Die Klimastreik-Bewegung macht immer wieder mit zivilem Ungehorsam auf sich aufmerksam. Nicht nur rechtlich ist dies heikel, es könnte auch die Unterstützung in der Gesellschaft untergraben.
Von Lia Pescatore
12.05.2021, 23:30
13.05.2021, 09:17
Lia Pescatore
Seit Mittwoch stehen mehrere Klimaaktivisten in Zürich vor Gericht. Die neun Angeklagten waren an einer Blockade des Eingangs der Credit-Suisse am Zürcher Paradeplatz beteiligt, die im Juli 2019 stattfand. Mit Velos, Blumentöpfen und Absperrgittern ausgerüstet blockierten mehrere Dutzend Klimaaktivisten, darunter Mitglieder von Greenpeace, Schüler der Klimastreik-Bewegung und Aktivistinnen vom Kollektiv Climate Justice, den Eingang. Gleichzeitig fand eine ähnliche Aktion vor der UBS in Basel statt.

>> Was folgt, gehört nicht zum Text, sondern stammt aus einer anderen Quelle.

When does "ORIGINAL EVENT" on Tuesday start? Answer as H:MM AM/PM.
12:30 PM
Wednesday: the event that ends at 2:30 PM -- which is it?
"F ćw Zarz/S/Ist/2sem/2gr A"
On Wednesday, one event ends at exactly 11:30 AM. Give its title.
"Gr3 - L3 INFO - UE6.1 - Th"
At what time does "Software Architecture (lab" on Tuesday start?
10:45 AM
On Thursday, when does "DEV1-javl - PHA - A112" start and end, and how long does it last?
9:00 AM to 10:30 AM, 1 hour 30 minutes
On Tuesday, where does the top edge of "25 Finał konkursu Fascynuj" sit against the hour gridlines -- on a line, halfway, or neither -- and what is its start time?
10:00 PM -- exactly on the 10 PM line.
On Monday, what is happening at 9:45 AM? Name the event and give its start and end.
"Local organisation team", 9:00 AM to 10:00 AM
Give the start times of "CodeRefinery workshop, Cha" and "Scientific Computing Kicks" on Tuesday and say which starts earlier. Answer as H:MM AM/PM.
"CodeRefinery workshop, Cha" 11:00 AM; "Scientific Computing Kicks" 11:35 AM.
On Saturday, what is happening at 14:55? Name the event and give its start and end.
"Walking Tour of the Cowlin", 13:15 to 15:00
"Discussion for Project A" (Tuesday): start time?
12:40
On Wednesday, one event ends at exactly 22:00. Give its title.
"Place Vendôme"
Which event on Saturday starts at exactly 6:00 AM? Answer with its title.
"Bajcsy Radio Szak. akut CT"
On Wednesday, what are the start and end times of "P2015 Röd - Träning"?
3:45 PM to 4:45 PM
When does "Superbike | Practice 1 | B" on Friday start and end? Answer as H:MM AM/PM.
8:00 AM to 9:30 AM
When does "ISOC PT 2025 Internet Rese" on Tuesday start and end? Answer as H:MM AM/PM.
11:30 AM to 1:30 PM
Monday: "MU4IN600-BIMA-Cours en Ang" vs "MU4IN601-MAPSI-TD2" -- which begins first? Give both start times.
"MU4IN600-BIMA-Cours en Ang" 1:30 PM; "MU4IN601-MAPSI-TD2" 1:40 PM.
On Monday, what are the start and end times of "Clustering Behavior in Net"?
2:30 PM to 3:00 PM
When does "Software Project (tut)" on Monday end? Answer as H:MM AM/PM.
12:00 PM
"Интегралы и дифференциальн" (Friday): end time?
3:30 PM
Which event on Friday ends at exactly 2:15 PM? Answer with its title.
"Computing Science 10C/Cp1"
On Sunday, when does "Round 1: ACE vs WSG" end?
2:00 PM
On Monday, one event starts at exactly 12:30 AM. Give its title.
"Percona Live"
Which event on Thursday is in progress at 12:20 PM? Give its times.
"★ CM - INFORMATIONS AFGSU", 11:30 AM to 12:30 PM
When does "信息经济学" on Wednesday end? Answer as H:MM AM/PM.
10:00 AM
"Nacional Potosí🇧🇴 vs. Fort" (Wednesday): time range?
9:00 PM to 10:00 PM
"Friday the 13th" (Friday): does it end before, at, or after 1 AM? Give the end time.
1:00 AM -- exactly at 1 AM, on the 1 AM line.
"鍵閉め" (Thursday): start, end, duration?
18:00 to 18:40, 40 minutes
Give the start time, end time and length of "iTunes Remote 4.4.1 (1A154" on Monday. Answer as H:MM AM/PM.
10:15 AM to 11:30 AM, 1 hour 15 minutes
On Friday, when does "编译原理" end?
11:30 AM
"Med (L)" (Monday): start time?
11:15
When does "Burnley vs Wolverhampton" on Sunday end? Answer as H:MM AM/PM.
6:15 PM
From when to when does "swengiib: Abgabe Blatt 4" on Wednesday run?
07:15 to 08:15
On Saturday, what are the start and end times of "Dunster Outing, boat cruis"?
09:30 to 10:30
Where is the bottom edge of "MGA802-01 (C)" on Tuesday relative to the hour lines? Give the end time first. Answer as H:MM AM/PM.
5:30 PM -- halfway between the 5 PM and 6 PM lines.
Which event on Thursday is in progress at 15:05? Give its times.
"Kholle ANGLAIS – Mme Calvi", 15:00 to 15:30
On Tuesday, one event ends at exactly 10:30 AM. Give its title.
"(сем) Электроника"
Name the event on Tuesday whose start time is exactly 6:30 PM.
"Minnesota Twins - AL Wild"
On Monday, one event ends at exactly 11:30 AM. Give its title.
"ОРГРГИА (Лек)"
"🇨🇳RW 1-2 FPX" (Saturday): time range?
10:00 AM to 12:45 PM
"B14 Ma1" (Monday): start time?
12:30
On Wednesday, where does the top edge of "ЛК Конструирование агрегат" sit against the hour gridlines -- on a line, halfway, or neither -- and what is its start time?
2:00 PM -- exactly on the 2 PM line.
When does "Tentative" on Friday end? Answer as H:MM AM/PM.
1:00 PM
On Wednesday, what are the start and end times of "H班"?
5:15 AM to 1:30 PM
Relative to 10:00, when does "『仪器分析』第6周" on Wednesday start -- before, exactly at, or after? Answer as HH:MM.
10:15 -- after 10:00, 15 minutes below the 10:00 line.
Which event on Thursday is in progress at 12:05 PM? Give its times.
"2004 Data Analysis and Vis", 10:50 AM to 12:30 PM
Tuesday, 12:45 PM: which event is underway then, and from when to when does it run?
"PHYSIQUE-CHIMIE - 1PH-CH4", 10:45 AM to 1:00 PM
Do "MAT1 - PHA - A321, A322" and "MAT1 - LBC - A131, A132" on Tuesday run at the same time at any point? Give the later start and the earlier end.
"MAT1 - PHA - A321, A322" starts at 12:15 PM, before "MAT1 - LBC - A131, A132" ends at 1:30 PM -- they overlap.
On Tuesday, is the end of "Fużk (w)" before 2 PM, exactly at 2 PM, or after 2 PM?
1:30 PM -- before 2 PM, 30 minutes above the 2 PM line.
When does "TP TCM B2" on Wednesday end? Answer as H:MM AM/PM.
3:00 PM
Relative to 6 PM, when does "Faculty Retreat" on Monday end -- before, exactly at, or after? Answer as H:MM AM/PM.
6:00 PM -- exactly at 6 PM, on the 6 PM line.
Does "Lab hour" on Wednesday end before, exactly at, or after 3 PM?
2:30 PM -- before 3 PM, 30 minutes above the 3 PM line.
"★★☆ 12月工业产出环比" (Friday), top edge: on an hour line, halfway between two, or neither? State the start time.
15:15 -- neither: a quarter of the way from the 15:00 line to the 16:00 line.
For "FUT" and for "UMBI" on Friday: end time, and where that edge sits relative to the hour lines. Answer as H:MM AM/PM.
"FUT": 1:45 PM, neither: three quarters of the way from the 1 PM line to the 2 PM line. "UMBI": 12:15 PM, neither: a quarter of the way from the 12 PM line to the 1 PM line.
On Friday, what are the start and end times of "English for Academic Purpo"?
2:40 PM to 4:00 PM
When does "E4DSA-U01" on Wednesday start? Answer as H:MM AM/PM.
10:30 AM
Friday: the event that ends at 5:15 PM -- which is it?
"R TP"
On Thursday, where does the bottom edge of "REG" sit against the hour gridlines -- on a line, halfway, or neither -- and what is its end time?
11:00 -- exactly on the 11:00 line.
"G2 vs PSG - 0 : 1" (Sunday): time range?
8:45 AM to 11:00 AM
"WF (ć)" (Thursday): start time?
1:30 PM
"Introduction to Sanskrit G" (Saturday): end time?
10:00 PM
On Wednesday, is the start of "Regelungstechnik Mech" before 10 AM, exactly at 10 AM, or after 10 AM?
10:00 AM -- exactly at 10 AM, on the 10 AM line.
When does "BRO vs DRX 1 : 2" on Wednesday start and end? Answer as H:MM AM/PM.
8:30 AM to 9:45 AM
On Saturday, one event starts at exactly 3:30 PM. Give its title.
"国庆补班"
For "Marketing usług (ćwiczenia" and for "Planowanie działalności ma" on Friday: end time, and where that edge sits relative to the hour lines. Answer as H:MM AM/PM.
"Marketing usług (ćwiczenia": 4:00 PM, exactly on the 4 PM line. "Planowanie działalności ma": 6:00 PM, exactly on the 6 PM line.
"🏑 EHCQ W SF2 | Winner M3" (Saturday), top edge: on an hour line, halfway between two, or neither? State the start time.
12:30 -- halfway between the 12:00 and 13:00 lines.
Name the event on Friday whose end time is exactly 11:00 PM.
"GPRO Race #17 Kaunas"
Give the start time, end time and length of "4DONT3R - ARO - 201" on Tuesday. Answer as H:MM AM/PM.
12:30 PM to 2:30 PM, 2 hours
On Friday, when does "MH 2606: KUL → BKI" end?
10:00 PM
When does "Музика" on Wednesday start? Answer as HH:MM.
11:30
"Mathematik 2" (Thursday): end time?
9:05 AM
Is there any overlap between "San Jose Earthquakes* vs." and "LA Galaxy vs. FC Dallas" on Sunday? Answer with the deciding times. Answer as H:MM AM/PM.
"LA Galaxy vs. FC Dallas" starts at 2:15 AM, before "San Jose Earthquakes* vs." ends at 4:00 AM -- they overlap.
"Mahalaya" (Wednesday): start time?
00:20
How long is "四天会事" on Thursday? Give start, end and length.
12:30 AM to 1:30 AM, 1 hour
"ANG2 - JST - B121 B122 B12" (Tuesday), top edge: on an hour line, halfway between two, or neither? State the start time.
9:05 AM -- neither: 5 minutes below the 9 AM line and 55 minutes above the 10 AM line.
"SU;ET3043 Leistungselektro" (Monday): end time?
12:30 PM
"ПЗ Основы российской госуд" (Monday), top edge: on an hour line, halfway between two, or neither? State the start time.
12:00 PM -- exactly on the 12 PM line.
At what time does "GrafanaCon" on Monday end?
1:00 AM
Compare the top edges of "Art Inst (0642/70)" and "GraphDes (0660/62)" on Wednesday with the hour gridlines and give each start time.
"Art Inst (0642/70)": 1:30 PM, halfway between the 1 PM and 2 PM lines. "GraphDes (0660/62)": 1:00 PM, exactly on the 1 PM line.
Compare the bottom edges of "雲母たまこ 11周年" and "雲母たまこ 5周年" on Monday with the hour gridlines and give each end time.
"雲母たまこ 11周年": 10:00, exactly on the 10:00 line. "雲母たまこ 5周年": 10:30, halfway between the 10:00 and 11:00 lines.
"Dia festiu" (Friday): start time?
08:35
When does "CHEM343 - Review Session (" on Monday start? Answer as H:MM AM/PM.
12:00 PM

Den Angeklagten wird Nötigung und einigen zusätzlich Hausfriedensbruch vorgeworfen. Vor Gericht sprach die Staatsanwaltschaft am Mittwoch von einem «Theater», das an jenem Vormittag gespielt worden sei. Die Angeklagten schwiegen mehrheitlich zu den Anschuldigungen.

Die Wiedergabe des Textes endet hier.